Methods: The participants included 205 young adults (166 women and thirty-nine men) with or without low-back problems. A magnetic resonance imaging scan of the lumbar spine was performed for all subjects, and the grade of disc degeneration was determined, according to the four-grade classification system of Schneiderman et al. The presence or absence of disc herniation was also evaluated. Genomic DNA was extracted from peripheral blood samples. The polymorphisms of the vitamin-D receptor and estrogen receptor genes were detected with use of a polymerase-chain-reaction assay. The restriction fragment length polymorphisms (RFLPs) for the vitamin-D receptor gene were analyzed by TaqI and ApaI restriction enzymes. XbaI and PvuII restriction enzymes were used for the estrogen receptor gene analysis. The distribution of polymorphism in subjects with disc degeneration and/or disc herniation was compared with that in the normal subjects.

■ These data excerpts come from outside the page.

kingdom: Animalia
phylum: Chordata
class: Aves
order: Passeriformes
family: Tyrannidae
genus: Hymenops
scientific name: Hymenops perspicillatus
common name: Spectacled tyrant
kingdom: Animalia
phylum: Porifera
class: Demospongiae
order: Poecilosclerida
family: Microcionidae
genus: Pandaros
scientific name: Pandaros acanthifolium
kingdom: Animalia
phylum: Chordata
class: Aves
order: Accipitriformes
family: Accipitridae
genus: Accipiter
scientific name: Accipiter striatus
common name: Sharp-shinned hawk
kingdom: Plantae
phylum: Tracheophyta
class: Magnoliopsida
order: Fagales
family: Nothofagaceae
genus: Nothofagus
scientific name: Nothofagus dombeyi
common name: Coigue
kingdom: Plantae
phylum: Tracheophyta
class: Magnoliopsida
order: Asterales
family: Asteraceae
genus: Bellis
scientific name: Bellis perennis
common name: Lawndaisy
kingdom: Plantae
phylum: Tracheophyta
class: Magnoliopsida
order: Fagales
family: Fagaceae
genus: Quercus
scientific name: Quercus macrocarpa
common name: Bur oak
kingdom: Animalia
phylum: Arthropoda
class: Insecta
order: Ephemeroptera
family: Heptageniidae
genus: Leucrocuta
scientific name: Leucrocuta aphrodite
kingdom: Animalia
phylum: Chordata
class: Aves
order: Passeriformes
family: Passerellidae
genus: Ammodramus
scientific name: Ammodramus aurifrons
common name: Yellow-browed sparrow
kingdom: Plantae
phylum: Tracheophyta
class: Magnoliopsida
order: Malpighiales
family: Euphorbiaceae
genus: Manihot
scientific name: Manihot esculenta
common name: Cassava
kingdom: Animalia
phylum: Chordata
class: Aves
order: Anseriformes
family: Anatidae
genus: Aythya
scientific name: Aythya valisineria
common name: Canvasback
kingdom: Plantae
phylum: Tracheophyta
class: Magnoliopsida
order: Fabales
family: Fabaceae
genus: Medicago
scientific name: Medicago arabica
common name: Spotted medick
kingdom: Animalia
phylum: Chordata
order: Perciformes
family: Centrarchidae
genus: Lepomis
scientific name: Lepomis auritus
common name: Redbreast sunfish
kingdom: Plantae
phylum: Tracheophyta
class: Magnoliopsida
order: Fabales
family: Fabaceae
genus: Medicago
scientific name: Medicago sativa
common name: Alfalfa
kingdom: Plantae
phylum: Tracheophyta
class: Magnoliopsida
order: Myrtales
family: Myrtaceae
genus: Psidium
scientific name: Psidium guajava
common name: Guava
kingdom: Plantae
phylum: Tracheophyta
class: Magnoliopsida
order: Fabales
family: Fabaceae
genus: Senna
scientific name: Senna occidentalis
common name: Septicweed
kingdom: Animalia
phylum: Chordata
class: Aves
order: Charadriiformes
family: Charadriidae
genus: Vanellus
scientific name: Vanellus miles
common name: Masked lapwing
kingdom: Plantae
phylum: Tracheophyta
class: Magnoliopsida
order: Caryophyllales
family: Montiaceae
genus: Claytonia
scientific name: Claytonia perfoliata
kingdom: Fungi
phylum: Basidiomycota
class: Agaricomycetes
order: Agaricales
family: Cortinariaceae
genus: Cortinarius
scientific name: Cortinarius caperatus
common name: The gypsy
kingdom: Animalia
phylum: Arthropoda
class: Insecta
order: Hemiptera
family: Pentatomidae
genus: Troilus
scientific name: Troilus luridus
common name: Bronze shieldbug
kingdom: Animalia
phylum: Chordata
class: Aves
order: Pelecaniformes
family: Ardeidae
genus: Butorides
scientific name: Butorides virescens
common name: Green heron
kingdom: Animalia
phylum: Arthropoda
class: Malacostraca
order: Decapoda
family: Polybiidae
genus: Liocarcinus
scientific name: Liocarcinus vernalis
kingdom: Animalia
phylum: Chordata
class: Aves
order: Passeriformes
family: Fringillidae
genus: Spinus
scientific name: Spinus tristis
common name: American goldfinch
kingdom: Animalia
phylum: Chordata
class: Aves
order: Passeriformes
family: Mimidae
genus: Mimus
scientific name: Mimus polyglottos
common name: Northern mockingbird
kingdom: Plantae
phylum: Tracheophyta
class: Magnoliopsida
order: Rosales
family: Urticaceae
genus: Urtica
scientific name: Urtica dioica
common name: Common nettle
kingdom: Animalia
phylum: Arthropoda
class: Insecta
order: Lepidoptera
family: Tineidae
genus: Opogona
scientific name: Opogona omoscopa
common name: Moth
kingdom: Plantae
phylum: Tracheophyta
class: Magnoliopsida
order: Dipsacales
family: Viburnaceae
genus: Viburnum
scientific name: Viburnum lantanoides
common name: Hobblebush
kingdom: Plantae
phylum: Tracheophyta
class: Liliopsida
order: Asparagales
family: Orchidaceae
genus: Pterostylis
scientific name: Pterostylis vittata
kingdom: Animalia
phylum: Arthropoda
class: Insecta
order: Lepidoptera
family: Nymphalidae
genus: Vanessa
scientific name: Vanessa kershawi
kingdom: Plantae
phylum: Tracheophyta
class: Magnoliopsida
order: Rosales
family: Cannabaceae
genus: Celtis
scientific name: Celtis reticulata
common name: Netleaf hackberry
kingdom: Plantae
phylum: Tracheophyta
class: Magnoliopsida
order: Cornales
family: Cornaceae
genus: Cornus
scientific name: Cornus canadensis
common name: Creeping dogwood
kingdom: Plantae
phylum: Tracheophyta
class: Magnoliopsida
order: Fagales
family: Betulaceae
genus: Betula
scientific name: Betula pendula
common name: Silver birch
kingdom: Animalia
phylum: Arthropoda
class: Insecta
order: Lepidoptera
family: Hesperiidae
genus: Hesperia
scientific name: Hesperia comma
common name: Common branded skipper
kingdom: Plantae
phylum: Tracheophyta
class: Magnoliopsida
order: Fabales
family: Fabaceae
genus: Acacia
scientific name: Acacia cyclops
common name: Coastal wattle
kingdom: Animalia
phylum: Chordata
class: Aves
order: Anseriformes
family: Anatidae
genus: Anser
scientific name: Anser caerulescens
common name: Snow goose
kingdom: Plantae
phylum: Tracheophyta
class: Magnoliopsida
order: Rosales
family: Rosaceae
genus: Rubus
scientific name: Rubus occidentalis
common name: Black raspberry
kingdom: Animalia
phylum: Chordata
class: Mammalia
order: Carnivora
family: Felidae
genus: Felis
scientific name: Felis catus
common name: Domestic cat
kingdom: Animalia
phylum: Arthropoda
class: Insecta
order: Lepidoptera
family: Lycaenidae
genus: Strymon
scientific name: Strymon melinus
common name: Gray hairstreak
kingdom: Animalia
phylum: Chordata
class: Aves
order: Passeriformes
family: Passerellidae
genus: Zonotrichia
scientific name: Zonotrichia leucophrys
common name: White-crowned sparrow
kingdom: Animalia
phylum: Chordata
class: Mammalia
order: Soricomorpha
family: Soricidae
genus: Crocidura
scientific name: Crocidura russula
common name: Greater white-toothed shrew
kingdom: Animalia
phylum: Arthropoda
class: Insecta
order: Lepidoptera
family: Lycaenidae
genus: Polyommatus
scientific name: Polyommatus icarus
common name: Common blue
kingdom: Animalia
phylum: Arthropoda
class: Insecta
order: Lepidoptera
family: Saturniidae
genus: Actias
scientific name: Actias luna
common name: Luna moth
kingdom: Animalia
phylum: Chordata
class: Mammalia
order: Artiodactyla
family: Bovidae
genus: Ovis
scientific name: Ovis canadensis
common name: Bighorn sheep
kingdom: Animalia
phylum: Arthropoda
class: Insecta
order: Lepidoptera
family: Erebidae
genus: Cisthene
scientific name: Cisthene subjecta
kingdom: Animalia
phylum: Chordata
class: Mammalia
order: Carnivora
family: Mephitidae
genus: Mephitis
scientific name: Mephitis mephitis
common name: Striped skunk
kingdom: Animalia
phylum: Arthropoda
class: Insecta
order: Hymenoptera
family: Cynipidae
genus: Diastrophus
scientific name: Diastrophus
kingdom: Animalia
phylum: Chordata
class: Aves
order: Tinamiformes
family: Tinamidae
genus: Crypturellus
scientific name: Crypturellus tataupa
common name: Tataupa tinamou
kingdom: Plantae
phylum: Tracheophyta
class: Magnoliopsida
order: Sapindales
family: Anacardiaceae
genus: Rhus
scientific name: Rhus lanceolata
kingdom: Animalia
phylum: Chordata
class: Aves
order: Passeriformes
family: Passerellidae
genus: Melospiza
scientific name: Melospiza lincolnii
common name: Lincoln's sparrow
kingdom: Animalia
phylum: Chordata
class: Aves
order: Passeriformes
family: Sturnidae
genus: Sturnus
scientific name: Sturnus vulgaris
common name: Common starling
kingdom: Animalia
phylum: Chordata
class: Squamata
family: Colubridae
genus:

Results: The allelic frequencies of both vitamin-D receptor gene and estrogen receptor gene polymorphisms were similar to those in previous analyses of Japanese subjects. The allelic variation in the vitamin-D receptor gene was associated with multilevel and severe disc degeneration and disc herniation. The Tt allele was found to be more frequently associated with multilevel disc disease, severe disc degeneration, and disc herniation than was the TT allele. No additional associations were found.
Conclusions: This study revealed that the Tt allele of the vitamin-D receptor gene was more frequently associated with multilevel and severe disc degeneration and disc herniation than was the TT allele, pointing to an increased risk of disc disease at an early age in subjects with the Tt allele in the vitamin-D receptor gene.